A: HAUNTING PARIS is above all a love letter to the City of Light. Many of the scenes take place in and around Notre Dame; but when I visited the Deportation Memorial behind the cathedral, I became aware of the darker side of the city’s history. So the love letter became as complicated, layered, and heartbreaking as love can often be.
Q: In a manner of speaking, Paris gets top billing in your novel, how does the city as a character play into the themes and ideas you’re exploring in the novel?

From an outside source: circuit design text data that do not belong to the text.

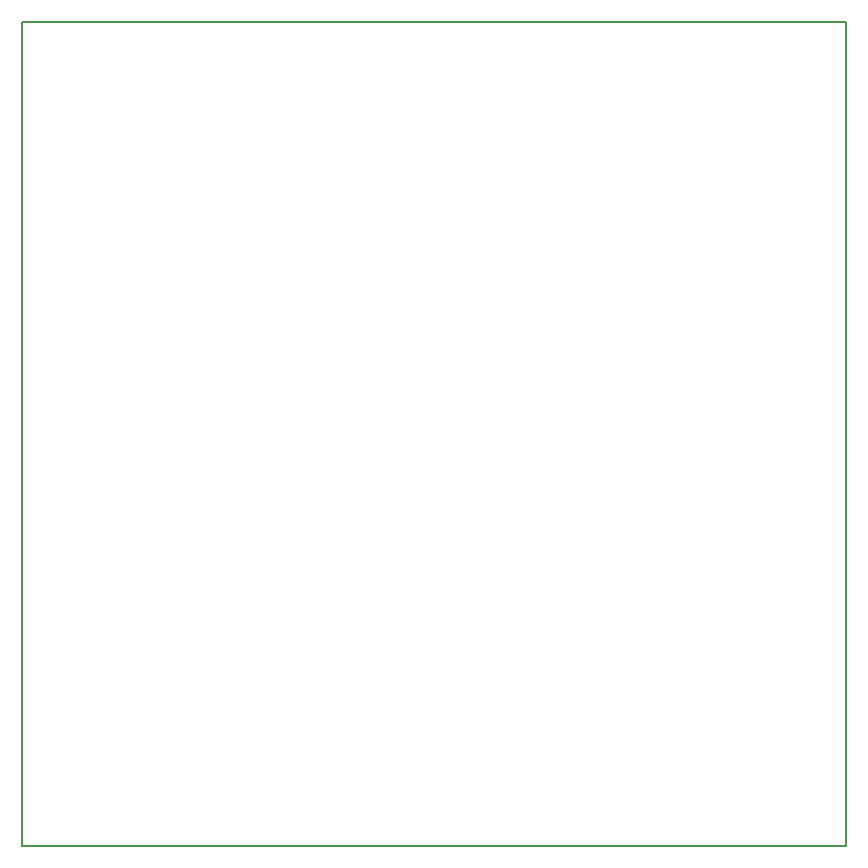
<source format=gm1>
G04 MADE WITH FRITZING*
G04 WWW.FRITZING.ORG*
G04 SINGLE SIDED*
G04 HOLES NOT PLATED*
G04 CONTOUR ON CENTER OF CONTOUR VECTOR*
%ASAXBY*%
%FSLAX23Y23*%
%MOIN*%
%OFA0B0*%
%SFA1.0B1.0*%
%ADD10R,2.755910X2.755910*%
%ADD11C,0.008000*%
%ADD10C,0.008*%
%LNCONTOUR*%
G90*
G70*
G54D10*
G54D11*
X4Y2752D02*
X2752Y2752D01*
X2752Y4D01*
X4Y4D01*
X4Y2752D01*
D02*
G04 End of contour*
M02*
</source>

A: That is so perceptive . . . Paris is indeed a character in the novel, and the double entendre in the title refers to a city that is both haunting and haunted. The ghosts of history accompany you as you walk the cobblestone streets, especially on Île Saint-Louis. I’m always fascinated by the long shadow of the past upon the present. The story is set in 1989, when Paris is celebrating the bicentennial of the French Revolution that resulted in the glorious motto “Liberty, Equality, Fraternity.” But it also leads us back to Nazi occupation, a time when the city singularly failed to live up to that promise.
Q: This is your debut novel, do you have any advice for aspiring authors?
A: Although HAUNTING PARIS is my first novel to be published, it’s certainly not the first one I’ve written. So my advice is, don’t give up. Write more, write better. If your story is important enough for you to keep at it, sooner or later it will find its way into the world.
Q: What are you reading and recommending?
A: Although I’m mostly drawn to fiction, I was gripped by a couple of non-fiction books recently: SAY NOTHING by Patrick Radden Keefe, and EDUCATED by Tara Westover. For fiction, I’ve been enthusiastically recommending Lucia Berlin’s A MANUAL FOR CLEANING WOMEN, and Nicholson Baker’s THE ANTHOLOGIST.
Q: What are you working on next, if you don’t mind saying?
A: As they say on Monty Python, “Now for something completely different!” But although the new book is set in a different time, a different place, we take our obsessions wherever we go, so it’s still about love, loss, and forgiveness.